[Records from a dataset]
= = = =

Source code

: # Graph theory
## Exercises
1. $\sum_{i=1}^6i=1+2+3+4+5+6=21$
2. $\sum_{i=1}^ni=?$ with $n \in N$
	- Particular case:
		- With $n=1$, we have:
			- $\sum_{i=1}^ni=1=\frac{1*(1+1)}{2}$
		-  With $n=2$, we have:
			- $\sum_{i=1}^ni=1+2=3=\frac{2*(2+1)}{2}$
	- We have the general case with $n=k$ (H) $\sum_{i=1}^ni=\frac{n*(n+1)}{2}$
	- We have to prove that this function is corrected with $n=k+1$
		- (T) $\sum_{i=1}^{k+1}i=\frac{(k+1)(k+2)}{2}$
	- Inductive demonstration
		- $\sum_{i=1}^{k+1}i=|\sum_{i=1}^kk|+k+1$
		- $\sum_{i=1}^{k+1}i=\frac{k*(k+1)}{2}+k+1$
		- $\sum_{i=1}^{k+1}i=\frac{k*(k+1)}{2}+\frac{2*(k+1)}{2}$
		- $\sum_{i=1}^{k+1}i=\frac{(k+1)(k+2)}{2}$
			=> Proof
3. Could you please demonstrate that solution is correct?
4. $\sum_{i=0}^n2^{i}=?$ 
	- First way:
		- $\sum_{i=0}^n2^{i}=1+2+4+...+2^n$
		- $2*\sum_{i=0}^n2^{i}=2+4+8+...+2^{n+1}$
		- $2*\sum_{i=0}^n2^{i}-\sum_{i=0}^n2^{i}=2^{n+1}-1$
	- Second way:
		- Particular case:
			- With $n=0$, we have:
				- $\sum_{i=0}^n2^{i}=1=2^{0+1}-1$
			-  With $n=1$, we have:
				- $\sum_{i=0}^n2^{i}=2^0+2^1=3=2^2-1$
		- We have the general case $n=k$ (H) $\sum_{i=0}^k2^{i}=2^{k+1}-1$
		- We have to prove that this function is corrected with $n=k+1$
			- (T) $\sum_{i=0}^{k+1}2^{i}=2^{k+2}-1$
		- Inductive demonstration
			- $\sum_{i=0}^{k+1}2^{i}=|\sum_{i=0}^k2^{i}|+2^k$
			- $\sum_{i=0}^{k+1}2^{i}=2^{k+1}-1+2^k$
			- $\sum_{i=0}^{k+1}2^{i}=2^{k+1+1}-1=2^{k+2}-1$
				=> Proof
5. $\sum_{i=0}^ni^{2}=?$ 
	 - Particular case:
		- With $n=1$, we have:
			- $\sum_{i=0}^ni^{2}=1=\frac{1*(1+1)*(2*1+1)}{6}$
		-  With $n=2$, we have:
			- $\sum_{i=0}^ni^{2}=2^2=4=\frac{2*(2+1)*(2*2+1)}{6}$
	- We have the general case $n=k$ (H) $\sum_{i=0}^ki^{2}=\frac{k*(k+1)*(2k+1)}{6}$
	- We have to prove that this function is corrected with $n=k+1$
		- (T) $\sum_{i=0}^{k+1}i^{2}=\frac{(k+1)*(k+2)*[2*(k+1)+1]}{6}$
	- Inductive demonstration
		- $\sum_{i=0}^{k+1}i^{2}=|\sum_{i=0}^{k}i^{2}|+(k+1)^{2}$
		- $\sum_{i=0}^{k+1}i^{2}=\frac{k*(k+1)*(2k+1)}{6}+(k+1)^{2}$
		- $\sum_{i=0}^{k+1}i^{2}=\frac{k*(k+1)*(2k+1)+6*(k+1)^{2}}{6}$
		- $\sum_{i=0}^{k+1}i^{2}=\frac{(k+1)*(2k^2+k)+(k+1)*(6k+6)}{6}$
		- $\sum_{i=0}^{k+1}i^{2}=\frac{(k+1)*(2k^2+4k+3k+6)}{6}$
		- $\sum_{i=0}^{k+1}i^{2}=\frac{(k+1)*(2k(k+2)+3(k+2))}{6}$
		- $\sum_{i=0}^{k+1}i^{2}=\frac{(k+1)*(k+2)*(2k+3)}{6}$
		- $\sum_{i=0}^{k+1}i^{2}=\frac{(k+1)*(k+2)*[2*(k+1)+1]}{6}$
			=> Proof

= = = =

WHAT TO WORK ON: Copy all the records above precisely.

RESULT OF THE EXERCISE:
Source code

: # Graph theory
## Exercises
1. $\sum_{i=1}^6i=1+2+3+4+5+6=21$
2. $\sum_{i=1}^ni=?$ with $n \in N$
	- Particular case:
		- With $n=1$, we have:
			- $\sum_{i=1}^ni=1=\frac{1*(1+1)}{2}$
		-  With $n=2$, we have:
			- $\sum_{i=1}^ni=1+2=3=\frac{2*(2+1)}{2}$
	- We have the general case with $n=k$ (H) $\sum_{i=1}^ni=\frac{n*(n+1)}{2}$
	- We have to prove that this function is corrected with $n=k+1$
		- (T) $\sum_{i=1}^{k+1}i=\frac{(k+1)(k+2)}{2}$
	- Inductive demonstration
		- $\sum_{i=1}^{k+1}i=|\sum_{i=1}^kk|+k+1$
		- $\sum_{i=1}^{k+1}i=\frac{k*(k+1)}{2}+k+1$
		- $\sum_{i=1}^{k+1}i=\frac{k*(k+1)}{2}+\frac{2*(k+1)}{2}$
		- $\sum_{i=1}^{k+1}i=\frac{(k+1)(k+2)}{2}$
			=> Proof
3. Could you please demonstrate that solution is correct?
4. $\sum_{i=0}^n2^{i}=?$ 
	- First way:
		- $\sum_{i=0}^n2^{i}=1+2+4+...+2^n$
		- $2*\sum_{i=0}^n2^{i}=2+4+8+...+2^{n+1}$
		- $2*\sum_{i=0}^n2^{i}-\sum_{i=0}^n2^{i}=2^{n+1}-1$
	- Second way:
		- Particular case:
			- With $n=0$, we have:
				- $\sum_{i=0}^n2^{i}=1=2^{0+1}-1$
			-  With $n=1$, we have:
				- $\sum_{i=0}^n2^{i}=2^0+2^1=3=2^2-1$
		- We have the general case $n=k$ (H) $\sum_{i=0}^k2^{i}=2^{k+1}-1$
		- We have to prove that this function is corrected with $n=k+1$
			- (T) $\sum_{i=0}^{k+1}2^{i}=2^{k+2}-1$
		- Inductive demonstration
			- $\sum_{i=0}^{k+1}2^{i}=|\sum_{i=0}^k2^{i}|+2^k$
			- $\sum_{i=0}^{k+1}2^{i}=2^{k+1}-1+2^k$
			- $\sum_{i=0}^{k+1}2^{i}=2^{k+1+1}-1=2^{k+2}-1$
				=> Proof
5. $\sum_{i=0}^ni^{2}=?$ 
	 - Particular case:
		- With $n=1$, we have:
			- $\sum_{i=0}^ni^{2}=1=\frac{1*(1+1)*(2*1+1)}{6}$
		-  With $n=2$, we have:
			- $\sum_{i=0}^ni^{2}=2^2=4=\frac{2*(2+1)*(2*2+1)}{6}$
	- We have the general case $n=k$ (H) $\sum_{i=0}^ki^{2}=\frac{k*(k+1)*(2k+1)}{6}$
	- We have to prove that this function is corrected with $n=k+1$
		- (T) $\sum_{i=0}^{k+1}i^{2}=\frac{(k+1)*(k+2)*[2*(k+1)+1]}{6}$
	- Inductive demonstration
		- $\sum_{i=0}^{k+1}i^{2}=|\sum_{i=0}^{k}i^{2}|+(k+1)^{2}$
		- $\sum_{i=0}^{k+1}i^{2}=\frac{k*(k+1)*(2k+1)}{6}+(k+1)^{2}$
		- $\sum_{i=0}^{k+1}i^{2}=\frac{k*(k+1)*(2k+1)+6*(k+1)^{2}}{6}$
		- $\sum_{i=0}^{k+1}i^{2}=\frac{(k+1)*(2k^2+k)+(k+1)*(6k+6)}{6}$
		- $\sum_{i=0}^{k+1}i^{2}=\frac{(k+1)*(2k^2+4k+3k+6)}{6}$
		- $\sum_{i=0}^{k+1}i^{2}=\frac{(k+1)*(2k(k+2)+3(k+2))}{6}$
		- $\sum_{i=0}^{k+1}i^{2}=\frac{(k+1)*(k+2)*(2k+3)}{6}$
		- $\sum_{i=0}^{k+1}i^{2}=\frac{(k+1)*(k+2)*[2*(k+1)+1]}{6}$
			=> Proof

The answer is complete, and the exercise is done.